Elon Musk, co-founder and CEO of Tesla Inc (NASDAQ:TSLA), has decided to quit President Donald Trump’s high-powered business advisory panel to protect Trump’s announcement to pull out of the Paris climate accord.

“Am departing presidential councils. Climate change is real. Leaving Paris is not good for America or the world,” Musk said on Twitter.

Musk, who is also CEO of SpaceX, was part of Trump’s economic advisory board and Manufacturing Jobs Initiative.

The president’s Strategic and Policy Forum was established in December 2016. The forum includes high-powered executives who are supposed to “meet with the president frequently to share their specific experience and knowledge as the president implements his plan to bring back jobs and Make America Great Again.”

Other business executives – including Facebook CEO Mark Zuckerberg, General Electric Chairman and CEO Jeff Immelt, Microsoft CEO Satya Nadella and Google CEO Sundar Pichai – also expressed disappointment with the decision.

“Withdrawing from the Paris climate agreement is bad for the environment, bad for the economy, and it puts our children’s future at risk,” Zuckerberg wrote in a Facebook post.

“For our part, we’ve committed that every new data center we build will be powered by 100% renewable energy. Stopping climate change is something we can only do as a global community, and we have to act together before it’s too late,” Zuckerberg wrote.

Paris Climate Deal

The Paris Agreement, signed by more than 190 nations in December 2016, is designed to put the world on track to avoid climate change by limiting global warming to well below 2°C.

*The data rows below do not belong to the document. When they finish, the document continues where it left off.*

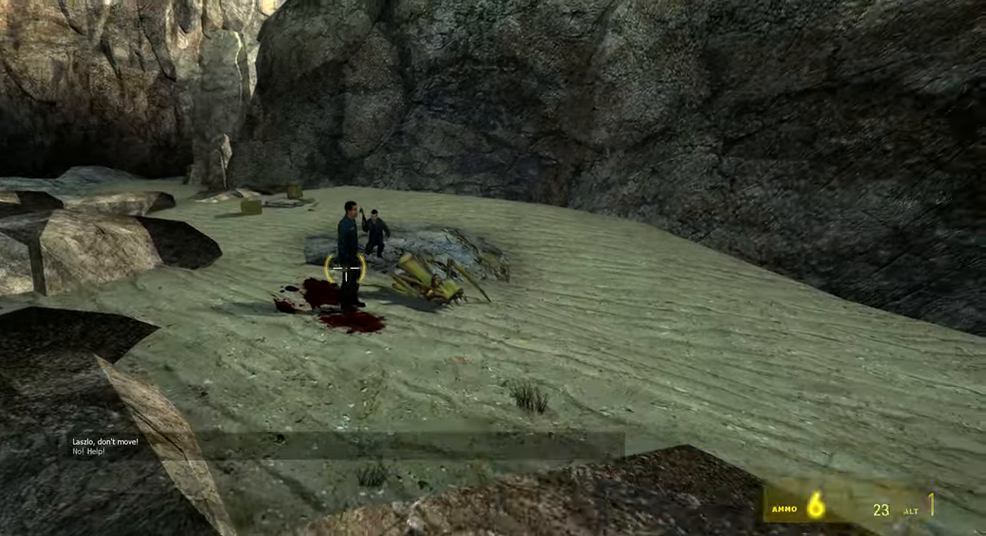
{"keys": [], "mouse": [], "events": [[50, "mouse_wheel", "up"]]}
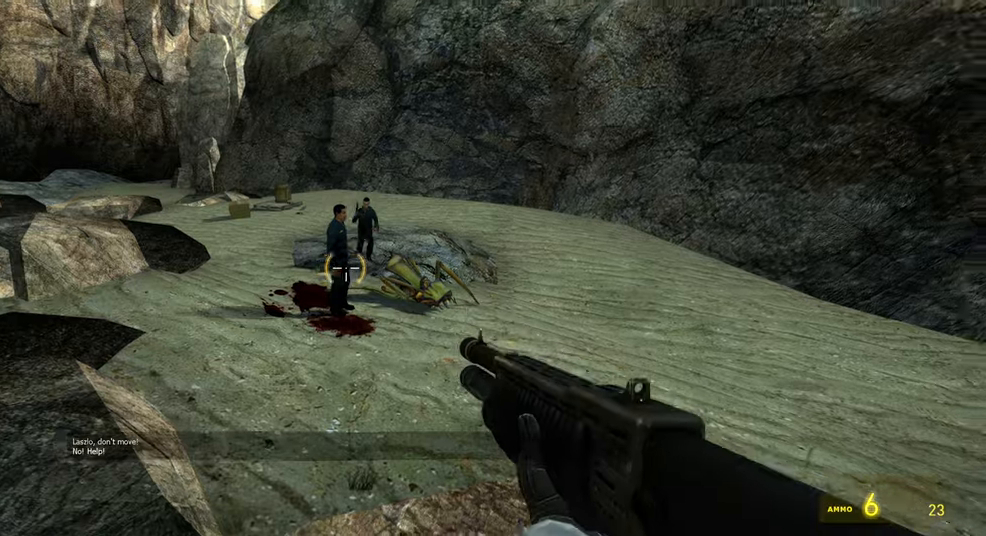
{"keys": [], "mouse": [], "events": []}
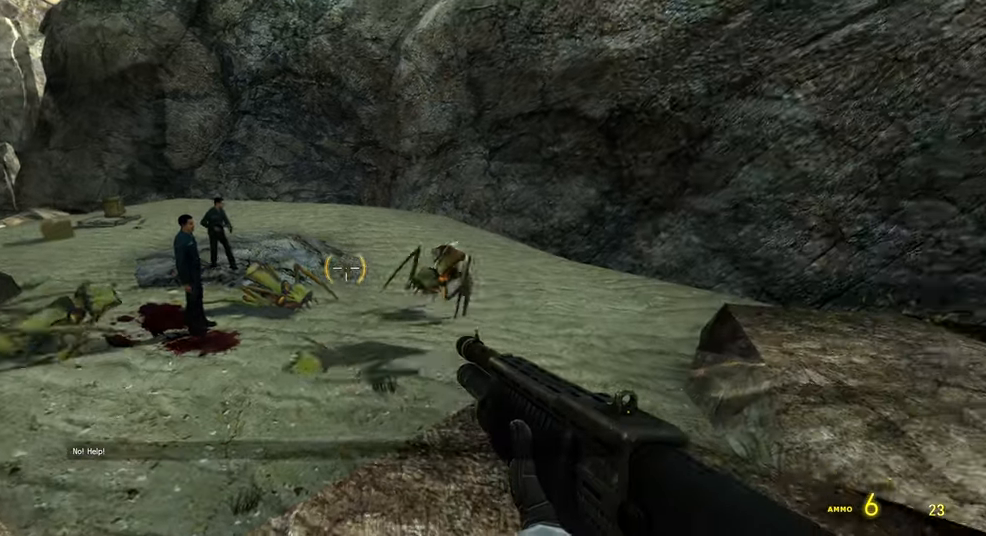
{"keys": [], "mouse": [], "events": [[167, "mouse_left", "down"], [284, "mouse_left", "up"]]}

The agreement brings all nations into a common cause to undertake ambitious efforts to combat climate change and adapt to its effects, with enhanced support to assist developing countries to do so.

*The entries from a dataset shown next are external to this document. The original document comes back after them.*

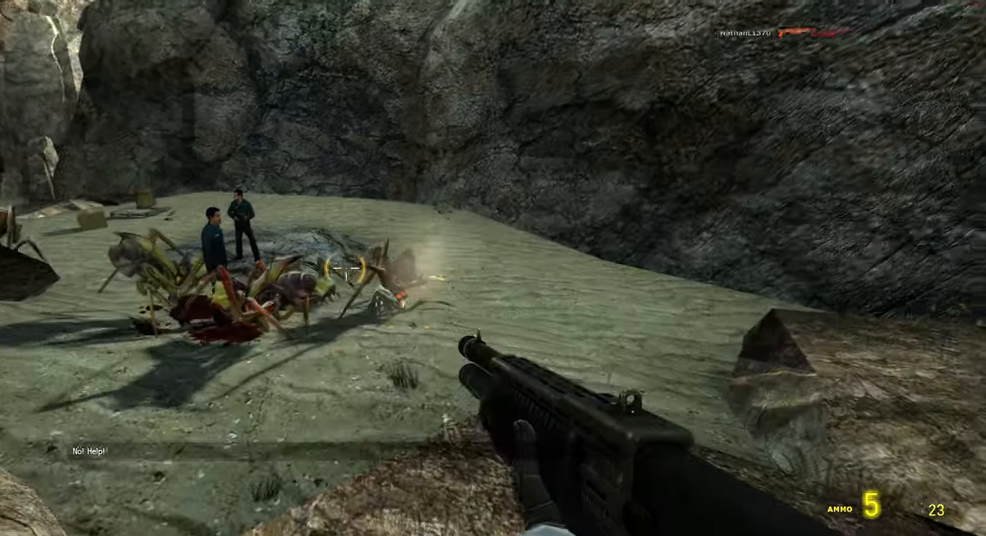
{"keys": [], "mouse": [], "events": []}
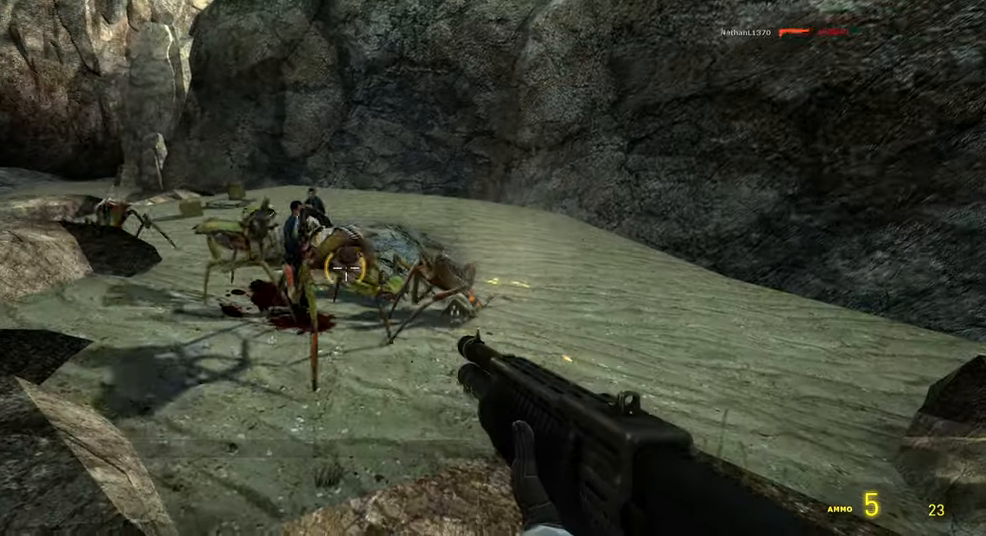
{"keys": [], "mouse": [], "events": [[50, "mouse_left", "down"], [234, "mouse_left", "up"]]}
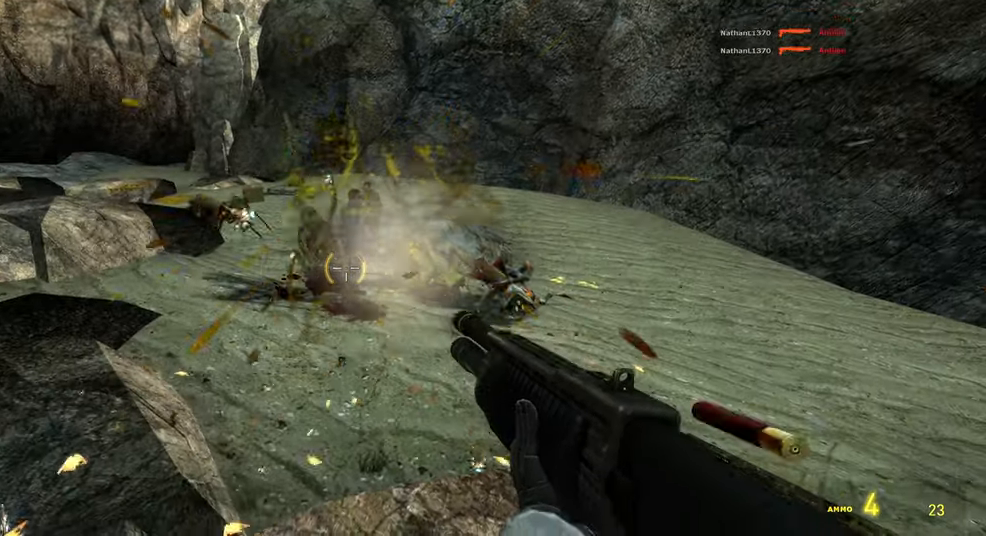
{"keys": [], "mouse": ["left"], "events": [[417, "mouse_left", "down"]]}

The deal’s main aim is to strengthen the global response to the threat of climate change by keeping a global temperature rise this century well below 2 degrees Celsius above pre-industrial levels and to pursue efforts to limit the temperature increase even further to 1.5 degrees Celsius.

In addition, the agreement aims to strengthen the ability of countries to deal with the impacts of climate change.